Start of DATA IN THIS EXERCISE

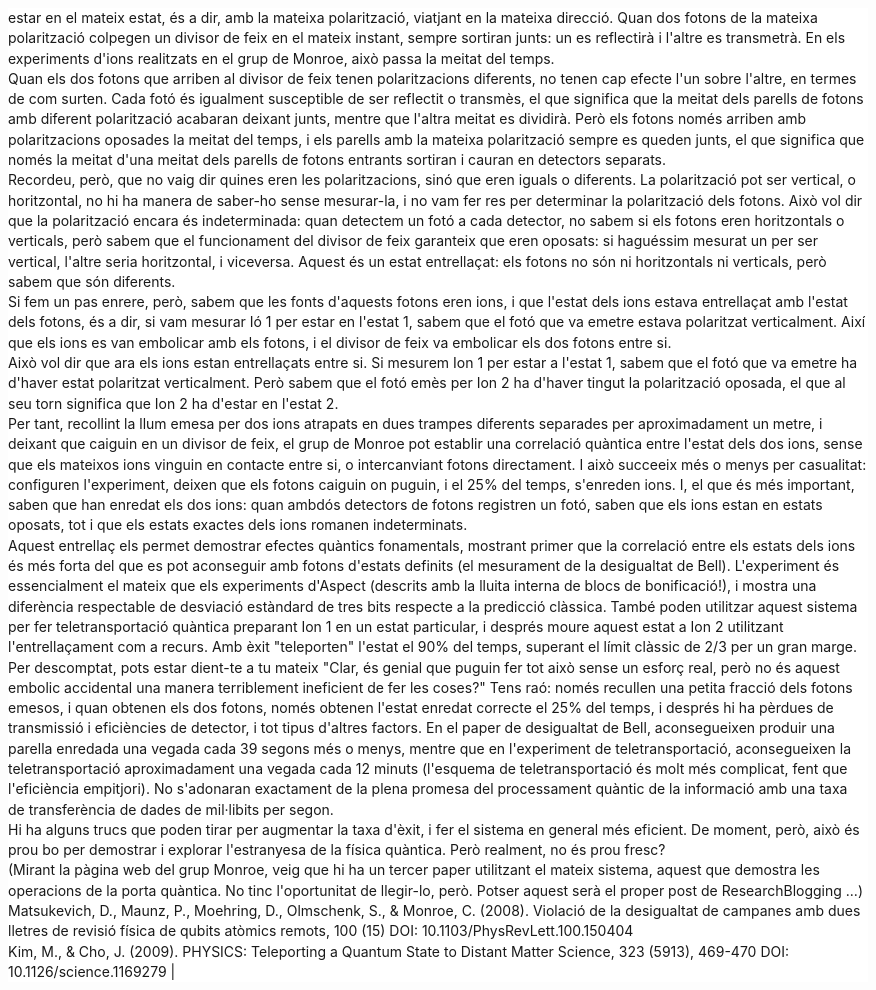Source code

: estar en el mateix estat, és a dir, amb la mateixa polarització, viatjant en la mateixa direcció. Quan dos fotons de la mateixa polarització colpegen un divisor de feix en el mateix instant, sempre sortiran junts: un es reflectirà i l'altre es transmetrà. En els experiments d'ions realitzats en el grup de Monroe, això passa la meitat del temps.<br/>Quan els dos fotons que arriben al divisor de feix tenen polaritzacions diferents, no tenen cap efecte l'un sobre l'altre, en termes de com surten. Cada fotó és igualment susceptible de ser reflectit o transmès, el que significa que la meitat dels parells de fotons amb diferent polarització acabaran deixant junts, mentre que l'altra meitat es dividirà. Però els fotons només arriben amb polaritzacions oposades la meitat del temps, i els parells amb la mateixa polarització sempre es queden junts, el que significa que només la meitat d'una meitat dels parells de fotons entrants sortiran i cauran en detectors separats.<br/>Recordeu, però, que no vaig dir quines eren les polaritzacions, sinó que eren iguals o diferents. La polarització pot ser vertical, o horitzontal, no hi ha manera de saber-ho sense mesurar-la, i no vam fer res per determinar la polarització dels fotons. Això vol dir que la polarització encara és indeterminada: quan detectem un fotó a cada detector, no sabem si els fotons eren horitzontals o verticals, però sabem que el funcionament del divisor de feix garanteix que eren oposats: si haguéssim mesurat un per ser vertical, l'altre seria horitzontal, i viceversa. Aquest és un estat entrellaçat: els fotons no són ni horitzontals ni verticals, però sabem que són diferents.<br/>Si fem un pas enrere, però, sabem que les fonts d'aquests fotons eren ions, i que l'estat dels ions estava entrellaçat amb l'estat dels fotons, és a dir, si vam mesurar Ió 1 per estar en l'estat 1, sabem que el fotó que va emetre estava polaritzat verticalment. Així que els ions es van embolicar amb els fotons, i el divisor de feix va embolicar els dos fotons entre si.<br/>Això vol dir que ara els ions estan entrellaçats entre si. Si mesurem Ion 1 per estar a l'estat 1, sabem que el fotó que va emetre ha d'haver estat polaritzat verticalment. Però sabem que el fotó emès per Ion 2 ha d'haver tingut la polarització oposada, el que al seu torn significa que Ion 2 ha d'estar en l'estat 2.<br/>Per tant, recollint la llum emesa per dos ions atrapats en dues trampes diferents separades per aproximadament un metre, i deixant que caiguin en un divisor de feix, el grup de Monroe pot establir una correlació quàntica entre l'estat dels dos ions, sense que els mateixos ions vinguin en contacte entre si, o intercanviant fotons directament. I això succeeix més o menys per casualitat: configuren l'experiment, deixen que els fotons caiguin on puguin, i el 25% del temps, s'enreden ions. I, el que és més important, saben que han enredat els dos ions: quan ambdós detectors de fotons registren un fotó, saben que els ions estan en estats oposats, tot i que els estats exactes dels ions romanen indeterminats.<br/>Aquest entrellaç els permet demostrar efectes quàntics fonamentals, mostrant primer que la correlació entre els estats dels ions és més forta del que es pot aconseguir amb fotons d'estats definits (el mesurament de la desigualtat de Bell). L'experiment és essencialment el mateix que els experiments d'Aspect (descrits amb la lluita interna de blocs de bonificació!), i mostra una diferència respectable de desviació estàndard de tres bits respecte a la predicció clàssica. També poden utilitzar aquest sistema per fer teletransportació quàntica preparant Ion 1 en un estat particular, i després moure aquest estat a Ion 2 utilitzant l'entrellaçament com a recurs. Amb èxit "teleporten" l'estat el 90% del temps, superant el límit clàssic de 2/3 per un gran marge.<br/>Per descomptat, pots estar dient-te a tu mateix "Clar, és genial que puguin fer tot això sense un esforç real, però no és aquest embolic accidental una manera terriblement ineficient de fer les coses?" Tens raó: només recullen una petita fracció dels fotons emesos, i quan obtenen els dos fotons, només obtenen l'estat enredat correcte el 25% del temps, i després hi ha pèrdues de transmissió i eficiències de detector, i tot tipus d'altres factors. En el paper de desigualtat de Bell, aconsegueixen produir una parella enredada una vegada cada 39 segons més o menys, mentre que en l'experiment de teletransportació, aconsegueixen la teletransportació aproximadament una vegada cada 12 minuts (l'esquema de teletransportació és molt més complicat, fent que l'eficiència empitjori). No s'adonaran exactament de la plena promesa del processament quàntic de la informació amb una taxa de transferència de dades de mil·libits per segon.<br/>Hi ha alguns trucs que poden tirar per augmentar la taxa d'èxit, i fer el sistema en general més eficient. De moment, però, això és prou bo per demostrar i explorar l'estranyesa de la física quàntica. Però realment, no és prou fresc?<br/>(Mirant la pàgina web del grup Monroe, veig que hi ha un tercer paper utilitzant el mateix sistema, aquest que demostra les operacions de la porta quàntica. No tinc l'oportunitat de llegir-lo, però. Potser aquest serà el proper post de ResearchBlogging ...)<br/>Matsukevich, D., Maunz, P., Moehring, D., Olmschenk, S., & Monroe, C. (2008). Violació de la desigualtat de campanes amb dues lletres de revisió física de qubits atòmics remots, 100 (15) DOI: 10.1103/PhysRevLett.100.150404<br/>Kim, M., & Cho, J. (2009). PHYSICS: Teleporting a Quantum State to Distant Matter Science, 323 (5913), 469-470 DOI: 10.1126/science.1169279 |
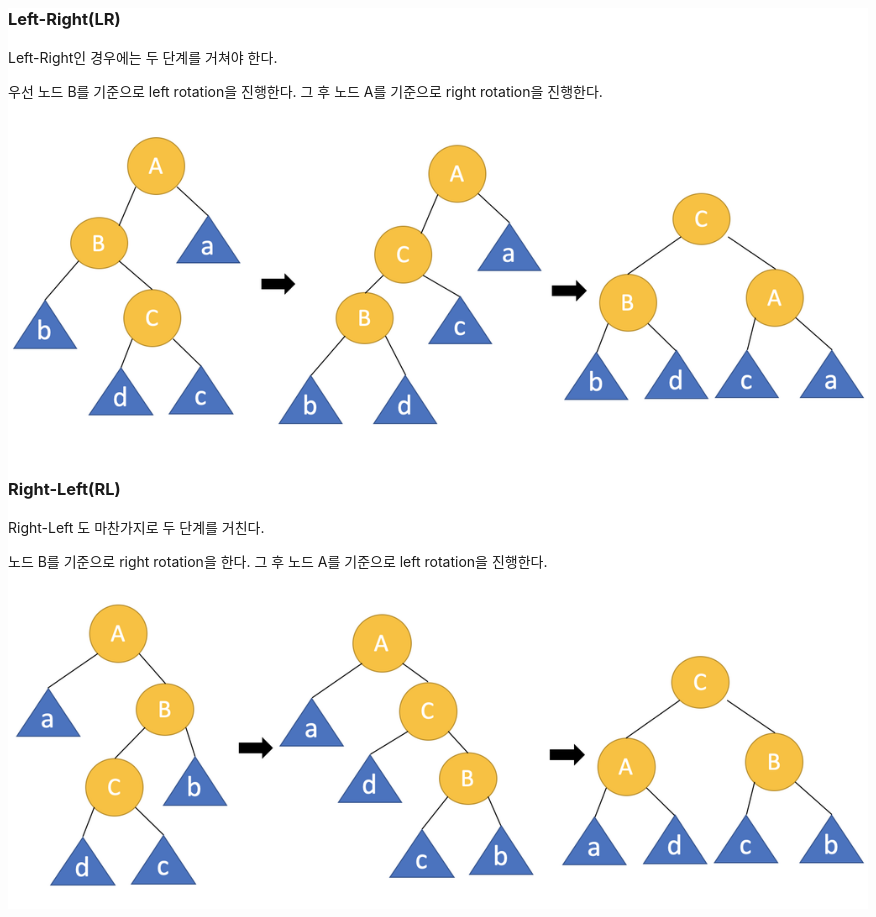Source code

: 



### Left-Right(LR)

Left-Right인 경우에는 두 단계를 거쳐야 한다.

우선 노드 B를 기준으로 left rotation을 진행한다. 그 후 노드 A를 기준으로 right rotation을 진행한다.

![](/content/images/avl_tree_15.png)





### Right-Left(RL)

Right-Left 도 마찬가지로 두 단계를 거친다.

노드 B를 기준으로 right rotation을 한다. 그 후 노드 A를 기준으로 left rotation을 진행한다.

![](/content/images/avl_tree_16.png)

End of DATA IN THIS EXERCISE

WHAT THE EXERCISE ASKS
Copy every line of the source text above exactly, leaving out the pictures.

ANSWER FOR THIS EXERCISE
Source code

: estar en el mateix estat, és a dir, amb la mateixa polarització, viatjant en la mateixa direcció. Quan dos fotons de la mateixa polarització colpegen un divisor de feix en el mateix instant, sempre sortiran junts: un es reflectirà i l'altre es transmetrà. En els experiments d'ions realitzats en el grup de Monroe, això passa la meitat del temps.<br/>Quan els dos fotons que arriben al divisor de feix tenen polaritzacions diferents, no tenen cap efecte l'un sobre l'altre, en termes de com surten. Cada fotó és igualment susceptible de ser reflectit o transmès, el que significa que la meitat dels parells de fotons amb diferent polarització acabaran deixant junts, mentre que l'altra meitat es dividirà. Però els fotons només arriben amb polaritzacions oposades la meitat del temps, i els parells amb la mateixa polarització sempre es queden junts, el que significa que només la meitat d'una meitat dels parells de fotons entrants sortiran i cauran en detectors separats.<br/>Recordeu, però, que no vaig dir quines eren les polaritzacions, sinó que eren iguals o diferents. La polarització pot ser vertical, o horitzontal, no hi ha manera de saber-ho sense mesurar-la, i no vam fer res per determinar la polarització dels fotons. Això vol dir que la polarització encara és indeterminada: quan detectem un fotó a cada detector, no sabem si els fotons eren horitzontals o verticals, però sabem que el funcionament del divisor de feix garanteix que eren oposats: si haguéssim mesurat un per ser vertical, l'altre seria horitzontal, i viceversa. Aquest és un estat entrellaçat: els fotons no són ni horitzontals ni verticals, però sabem que són diferents.<br/>Si fem un pas enrere, però, sabem que les fonts d'aquests fotons eren ions, i que l'estat dels ions estava entrellaçat amb l'estat dels fotons, és a dir, si vam mesurar Ió 1 per estar en l'estat 1, sabem que el fotó que va emetre estava polaritzat verticalment. Així que els ions es van embolicar amb els fotons, i el divisor de feix va embolicar els dos fotons entre si.<br/>Això vol dir que ara els ions estan entrellaçats entre si. Si mesurem Ion 1 per estar a l'estat 1, sabem que el fotó que va emetre ha d'haver estat polaritzat verticalment. Però sabem que el fotó emès per Ion 2 ha d'haver tingut la polarització oposada, el que al seu torn significa que Ion 2 ha d'estar en l'estat 2.<br/>Per tant, recollint la llum emesa per dos ions atrapats en dues trampes diferents separades per aproximadament un metre, i deixant que caiguin en un divisor de feix, el grup de Monroe pot establir una correlació quàntica entre l'estat dels dos ions, sense que els mateixos ions vinguin en contacte entre si, o intercanviant fotons directament. I això succeeix més o menys per casualitat: configuren l'experiment, deixen que els fotons caiguin on puguin, i el 25% del temps, s'enreden ions. I, el que és més important, saben que han enredat els dos ions: quan ambdós detectors de fotons registren un fotó, saben que els ions estan en estats oposats, tot i que els estats exactes dels ions romanen indeterminats.<br/>Aquest entrellaç els permet demostrar efectes quàntics fonamentals, mostrant primer que la correlació entre els estats dels ions és més forta del que es pot aconseguir amb fotons d'estats definits (el mesurament de la desigualtat de Bell). L'experiment és essencialment el mateix que els experiments d'Aspect (descrits amb la lluita interna de blocs de bonificació!), i mostra una diferència respectable de desviació estàndard de tres bits respecte a la predicció clàssica. També poden utilitzar aquest sistema per fer teletransportació quàntica preparant Ion 1 en un estat particular, i després moure aquest estat a Ion 2 utilitzant l'entrellaçament com a recurs. Amb èxit "teleporten" l'estat el 90% del temps, superant el límit clàssic de 2/3 per un gran marge.<br/>Per descomptat, pots estar dient-te a tu mateix "Clar, és genial que puguin fer tot això sense un esforç real, però no és aquest embolic accidental una manera terriblement ineficient de fer les coses?" Tens raó: només recullen una petita fracció dels fotons emesos, i quan obtenen els dos fotons, només obtenen l'estat enredat correcte el 25% del temps, i després hi ha pèrdues de transmissió i eficiències de detector, i tot tipus d'altres factors. En el paper de desigualtat de Bell, aconsegueixen produir una parella enredada una vegada cada 39 segons més o menys, mentre que en l'experiment de teletransportació, aconsegueixen la teletransportació aproximadament una vegada cada 12 minuts (l'esquema de teletransportació és molt més complicat, fent que l'eficiència empitjori). No s'adonaran exactament de la plena promesa del processament quàntic de la informació amb una taxa de transferència de dades de mil·libits per segon.<br/>Hi ha alguns trucs que poden tirar per augmentar la taxa d'èxit, i fer el sistema en general més eficient. De moment, però, això és prou bo per demostrar i explorar l'estranyesa de la física quàntica. Però realment, no és prou fresc?<br/>(Mirant la pàgina web del grup Monroe, veig que hi ha un tercer paper utilitzant el mateix sistema, aquest que demostra les operacions de la porta quàntica. No tinc l'oportunitat de llegir-lo, però. Potser aquest serà el proper post de ResearchBlogging ...)<br/>Matsukevich, D., Maunz, P., Moehring, D., Olmschenk, S., & Monroe, C. (2008). Violació de la desigualtat de campanes amb dues lletres de revisió física de qubits atòmics remots, 100 (15) DOI: 10.1103/PhysRevLett.100.150404<br/>Kim, M., & Cho, J. (2009). PHYSICS: Teleporting a Quantum State to Distant Matter Science, 323 (5913), 469-470 DOI: 10.1126/science.1169279 |
Source code

: 



### Left-Right(LR)

Left-Right인 경우에는 두 단계를 거쳐야 한다.

우선 노드 B를 기준으로 left rotation을 진행한다. 그 후 노드 A를 기준으로 right rotation을 진행한다.

![](/content/images/avl_tree_15.png)





### Right-Left(RL)

Right-Left 도 마찬가지로 두 단계를 거친다.

노드 B를 기준으로 right rotation을 한다. 그 후 노드 A를 기준으로 left rotation을 진행한다.

![](/content/images/avl_tree_16.png)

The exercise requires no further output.